Work instructions >>
Reproduce the listing below, renaming every "pose" to "camera" and changing nothing else. Omit the pictures from your copy.

Given entries >>

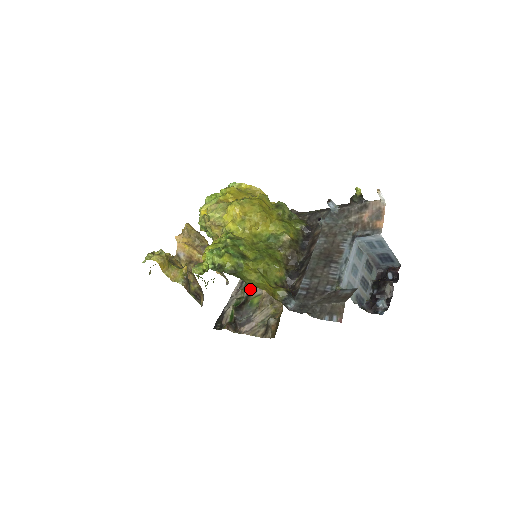
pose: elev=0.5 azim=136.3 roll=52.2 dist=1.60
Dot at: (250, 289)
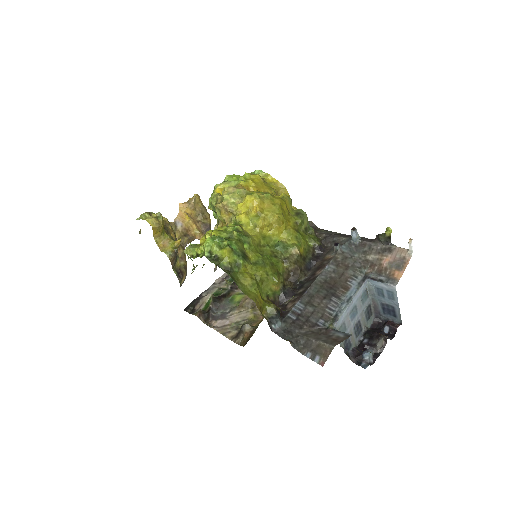
Dot at: occluded
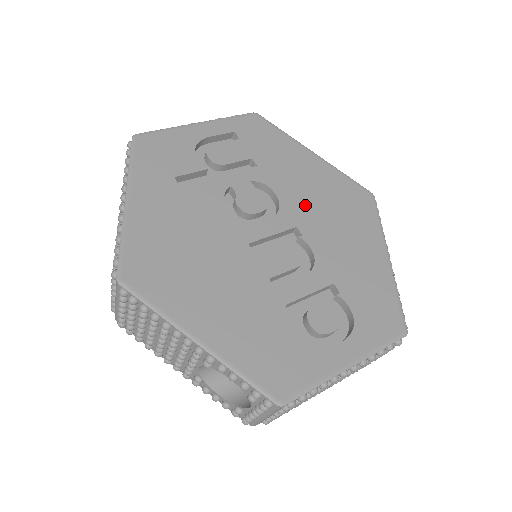
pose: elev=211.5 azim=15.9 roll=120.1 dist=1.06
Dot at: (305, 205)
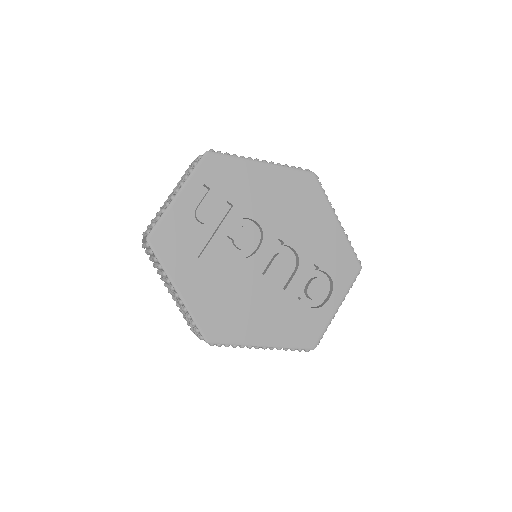
Dot at: (276, 217)
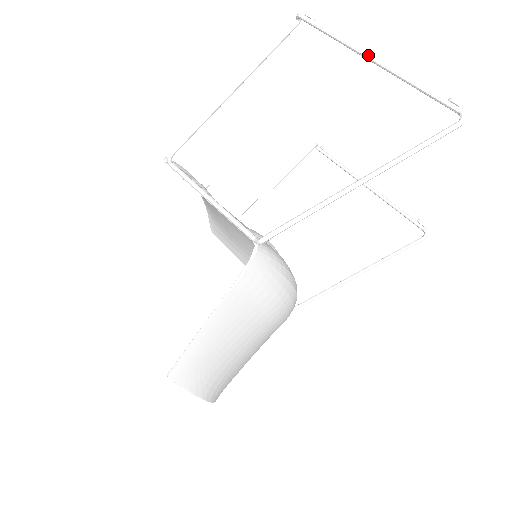
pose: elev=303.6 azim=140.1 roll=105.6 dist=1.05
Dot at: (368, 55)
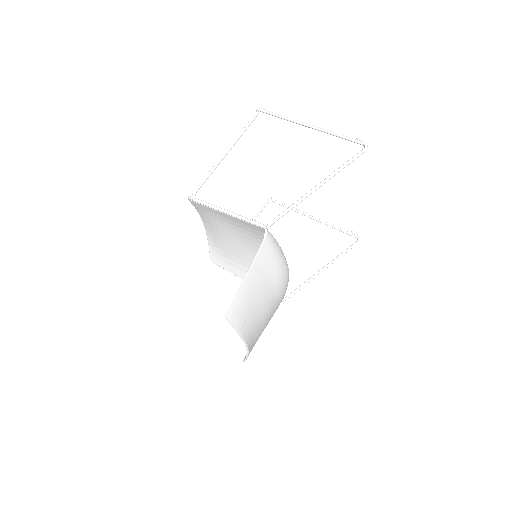
Dot at: (305, 124)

Exercise answer >>
camera: elev=0.5 azim=136.3 roll=52.2 dist=1.60
Dot at: (250, 289)
Dot at: occluded
camera: elev=211.5 azim=15.9 roll=120.1 dist=1.06
Dot at: (305, 205)
Dot at: (276, 217)
camera: elev=303.6 azim=140.1 roll=105.6 dist=1.05
Dot at: (368, 55)
Dot at: (305, 124)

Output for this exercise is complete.